▸ CONSIGNE: Filtrez les lignes ci-dessous et ne conservez que celles qui contiennent le mot « chart ».

▸ Entrées de données collectées:
○ ○ ○ ○ ○
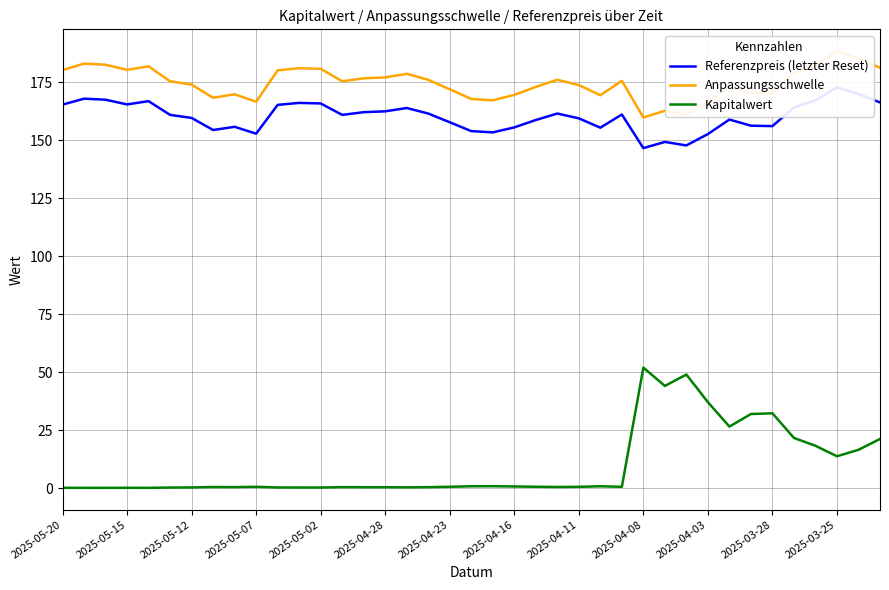

What is the average value of the Anpassungsschwelle series?

174.6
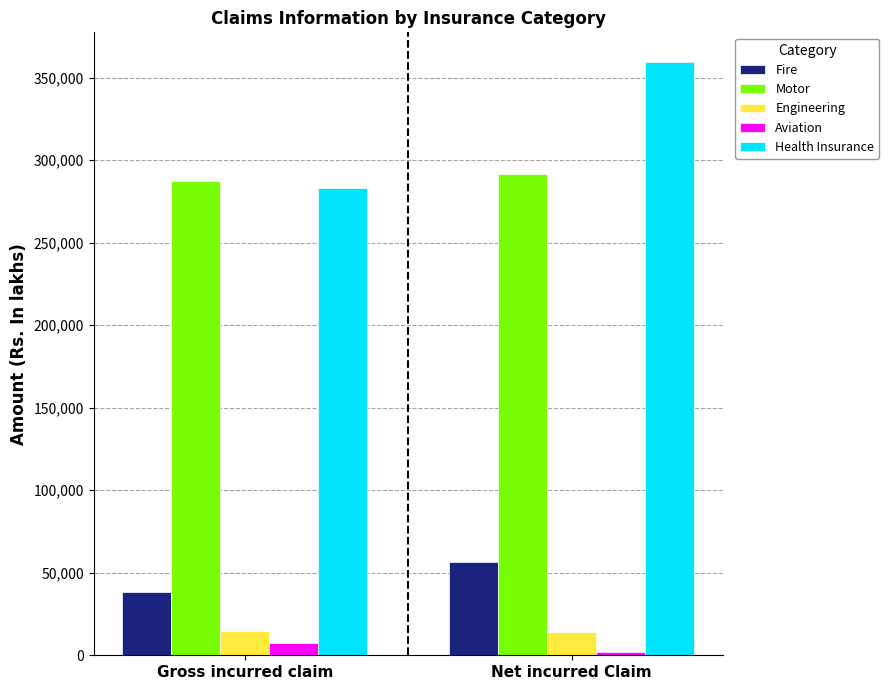

Which category has the highest value across all series?

Net incurred Claim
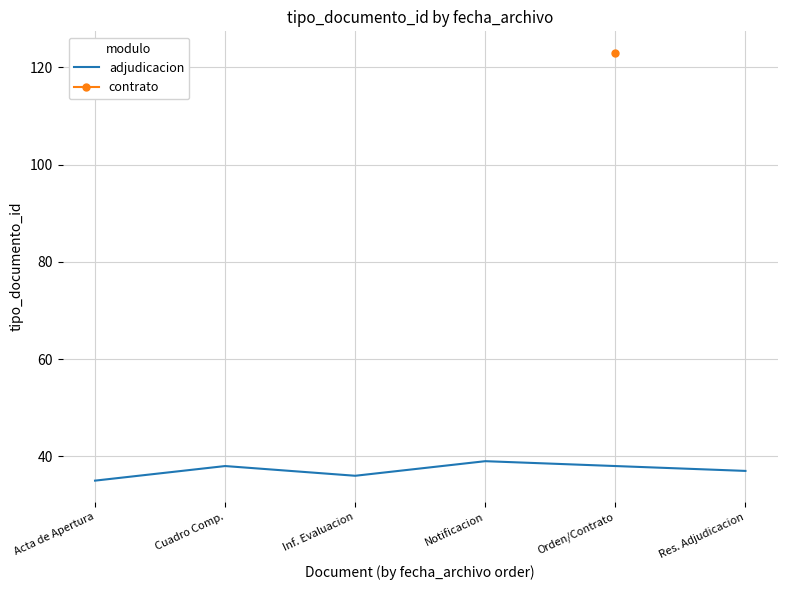

Does the chart have visible grid lines?

Yes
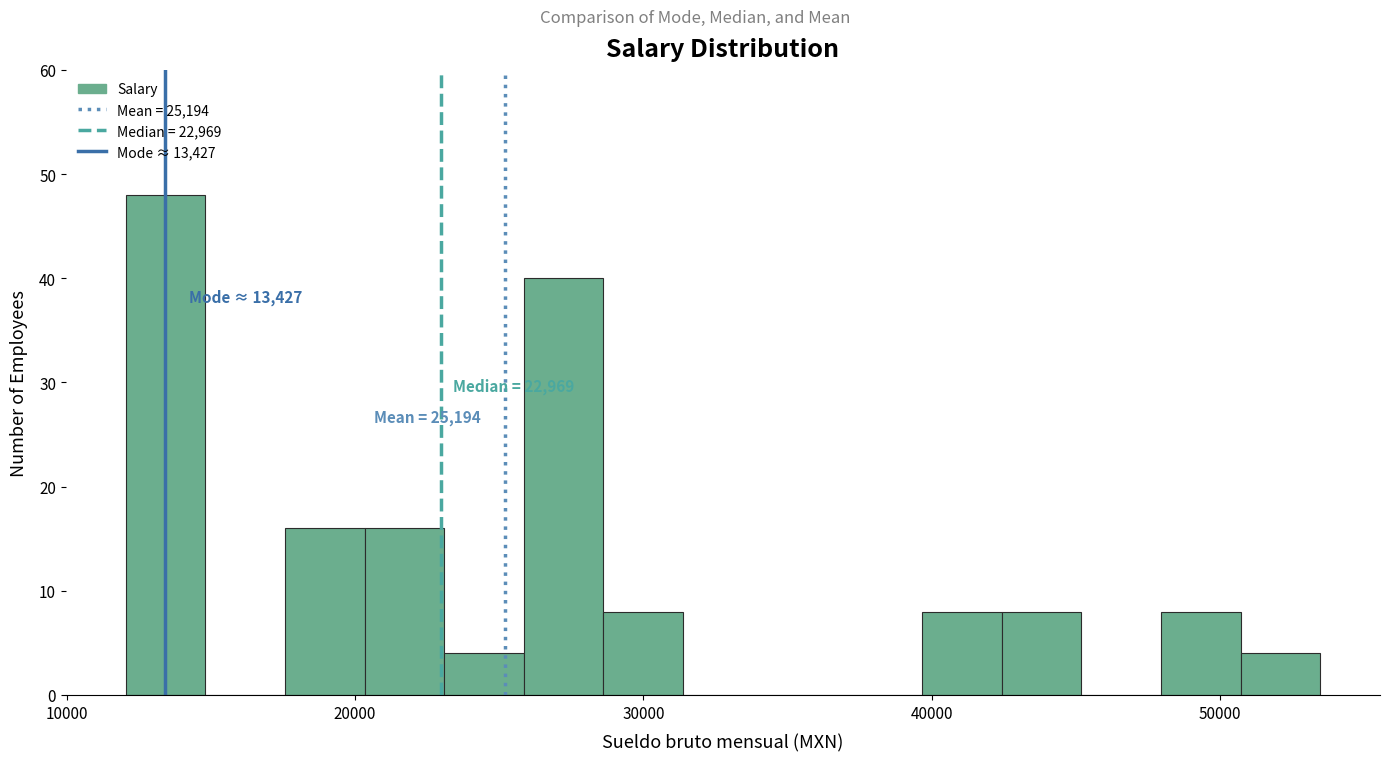

Read against the x-axis, roughly where is the centre of the tallest bar?

13000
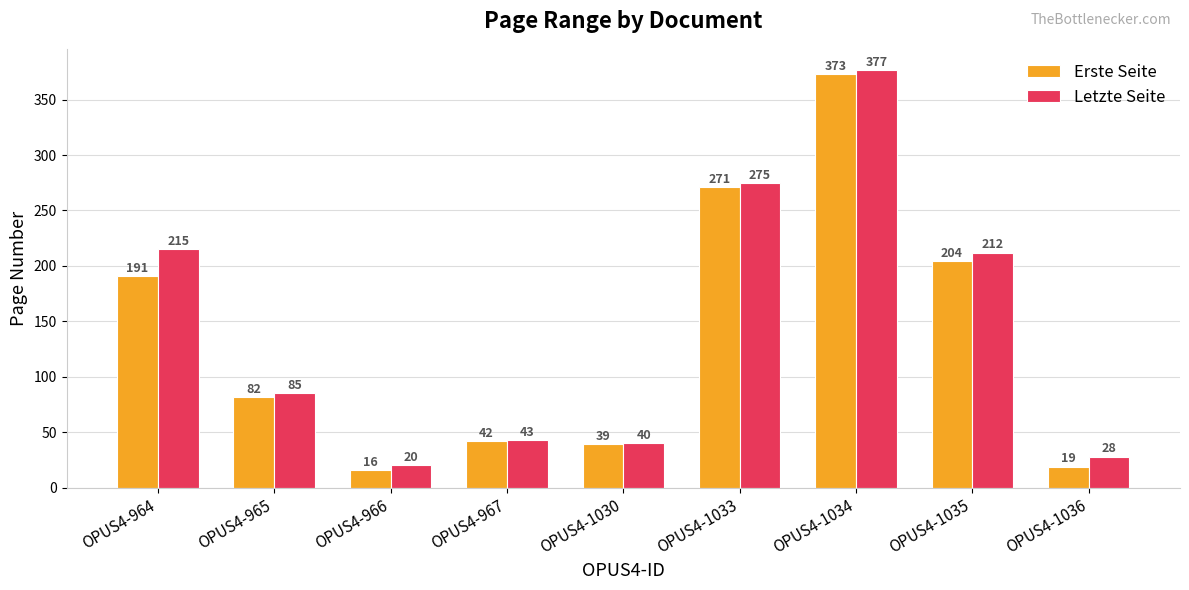

At how many categories does at least one series exceed 187?

4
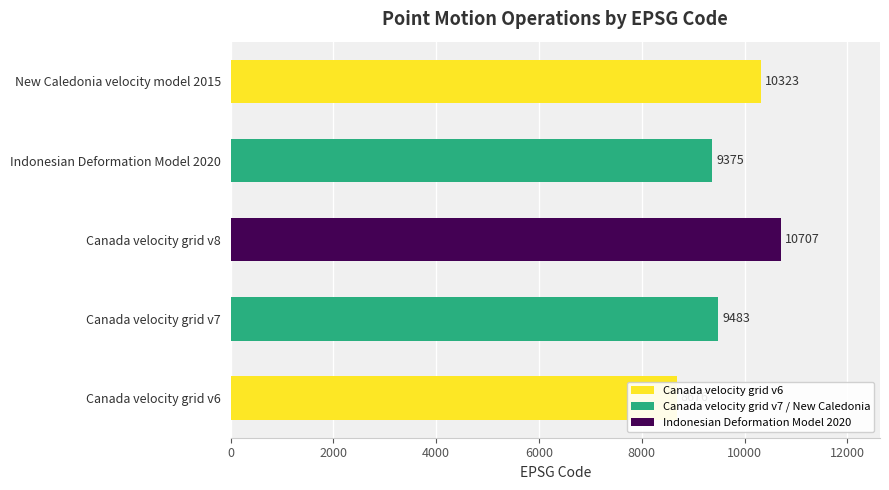

What is the value of the 4th bar from the left?

9375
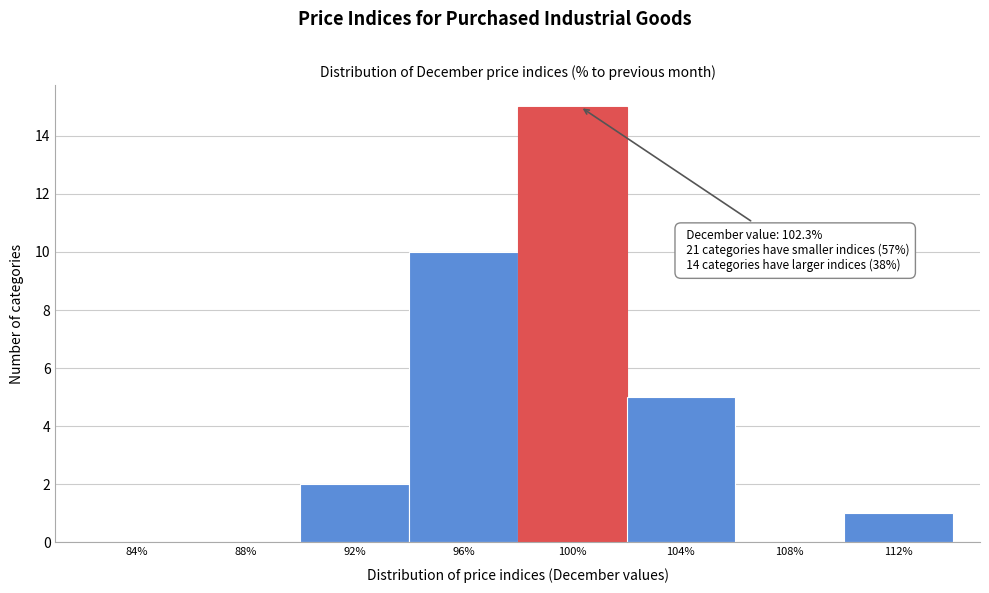

Reading right to left, what are all the values shown in this chart?

112%=1	108%=0	104%=5	100%=15	96%=10	92%=2	88%=0	84%=0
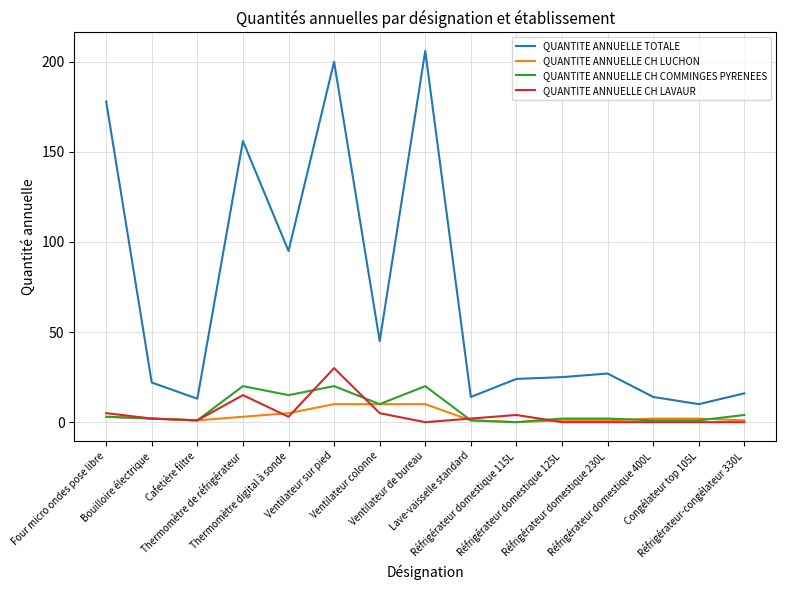

What is the difference between the second highest and second lowest values in the QUANTITE ANNUELLE CH COMMINGES PYRENEES series?

19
○ ○ ○ ○ ○
▸ RÉSULTAT OBTENU:
Does the chart have visible grid lines?
Reading right to left, what are all the values shown in this chart?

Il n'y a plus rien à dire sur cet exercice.